In post mortem studies of patients with Alzheimer's disease (AD) reduced serotonin (5-HT) receptor density has been described. Using positron emission tomography (PET) in patients with AD with and without depression, reduced binding to the 5-HT2A receptor subtype in cortical areas was found in two studies 1, 2. These reductions may reflect early and specific changes in the serotonergic transmitter system in AD. To evaluate possible changes in 5-HT2A receptor densities in cortical and mesial temporal lobe structures in patients with mild cognitive impairment (MCI). Fifteen patients with MCI of the amnestic type (considered to be prodromal AD) (8 females, 7 males, mean age 72, range 63-82, mean MMSE 26. 3, range 23-30) and 15 age and sex matched control subjects were studied with PET and MRI. The distribution volumes of specific tracer binding (BP1) were calculated for 17 brain regions using cerebellum as a reference region and individual plasma-curves corrected for radiolabelled metabolites. Volumes of interest were applied by an automated MRI-based template approach 3. PET data was corrected for partial volume effects due to atrophy 2, 4. Significant reductions in BP1 were found bilaterally in orbitofrontal cortex (p<0. 03, t-test) and in right entorhinal cortex (p<0.05, t-test).
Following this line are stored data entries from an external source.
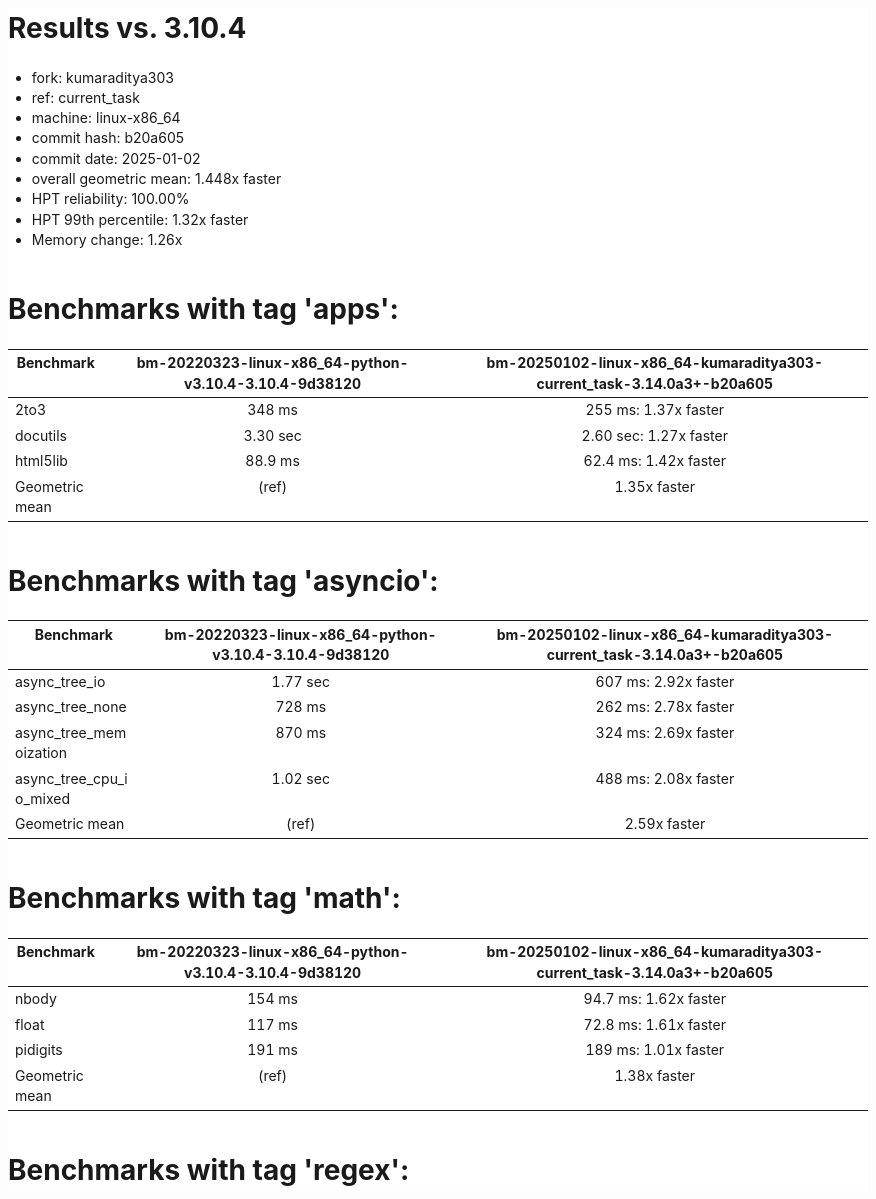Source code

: # Results vs. 3.10.4

- fork: kumaraditya303
- ref: current_task
- machine: linux-x86_64
- commit hash: b20a605
- commit date: 2025-01-02
- overall geometric mean: 1.448x faster
- HPT reliability: 100.00%
- HPT 99th percentile: 1.32x faster
- Memory change: 1.26x

Benchmarks with tag 'apps':
===========================

| Benchmark      | bm-20220323-linux-x86_64-python-v3.10.4-3.10.4-9d38120 | bm-20250102-linux-x86_64-kumaraditya303-current_task-3.14.0a3+-b20a605 |
|----------------|:------------------------------------------------------:|:----------------------------------------------------------------------:|
| 2to3           | 348 ms                                                 | 255 ms: 1.37x faster                                                   |
| docutils       | 3.30 sec                                               | 2.60 sec: 1.27x faster                                                 |
| html5lib       | 88.9 ms                                                | 62.4 ms: 1.42x faster                                                  |
| Geometric mean | (ref)                                                  | 1.35x faster                                                           |

Benchmarks with tag 'asyncio':
==============================

| Benchmark               | bm-20220323-linux-x86_64-python-v3.10.4-3.10.4-9d38120 | bm-20250102-linux-x86_64-kumaraditya303-current_task-3.14.0a3+-b20a605 |
|-------------------------|:------------------------------------------------------:|:----------------------------------------------------------------------:|
| async_tree_io           | 1.77 sec                                               | 607 ms: 2.92x faster                                                   |
| async_tree_none         | 728 ms                                                 | 262 ms: 2.78x faster                                                   |
| async_tree_memoization  | 870 ms                                                 | 324 ms: 2.69x faster                                                   |
| async_tree_cpu_io_mixed | 1.02 sec                                               | 488 ms: 2.08x faster                                                   |
| Geometric mean          | (ref)                                                  | 2.59x faster                                                           |

Benchmarks with tag 'math':
===========================

| Benchmark      | bm-20220323-linux-x86_64-python-v3.10.4-3.10.4-9d38120 | bm-20250102-linux-x86_64-kumaraditya303-current_task-3.14.0a3+-b20a605 |
|----------------|:------------------------------------------------------:|:----------------------------------------------------------------------:|
| nbody          | 154 ms                                                 | 94.7 ms: 1.62x faster                                                  |
| float          | 117 ms                                                 | 72.8 ms: 1.61x faster                                                  |
| pidigits       | 191 ms                                                 | 189 ms: 1.01x faster                                                   |
| Geometric mean | (ref)                                                  | 1.38x faster                                                           |

Benchmarks with tag 'regex':
============================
Reductions in 5-HT2A receptor binding were found in areas known to be affected early in the course of AD. It is likely that this reduction reflects a specific dysfunction of the serotonergic system in prodromal AD because atrophy could not explain the reduced tracer activity. Further, in a previous study of AD, applying atrophy correction did not change the finding of a reduction in 5-HT2A receptor binding in cortical areas, suggesting that a specific dysfunction of the serotonergic system can be demonstrated in vivo in AD 2.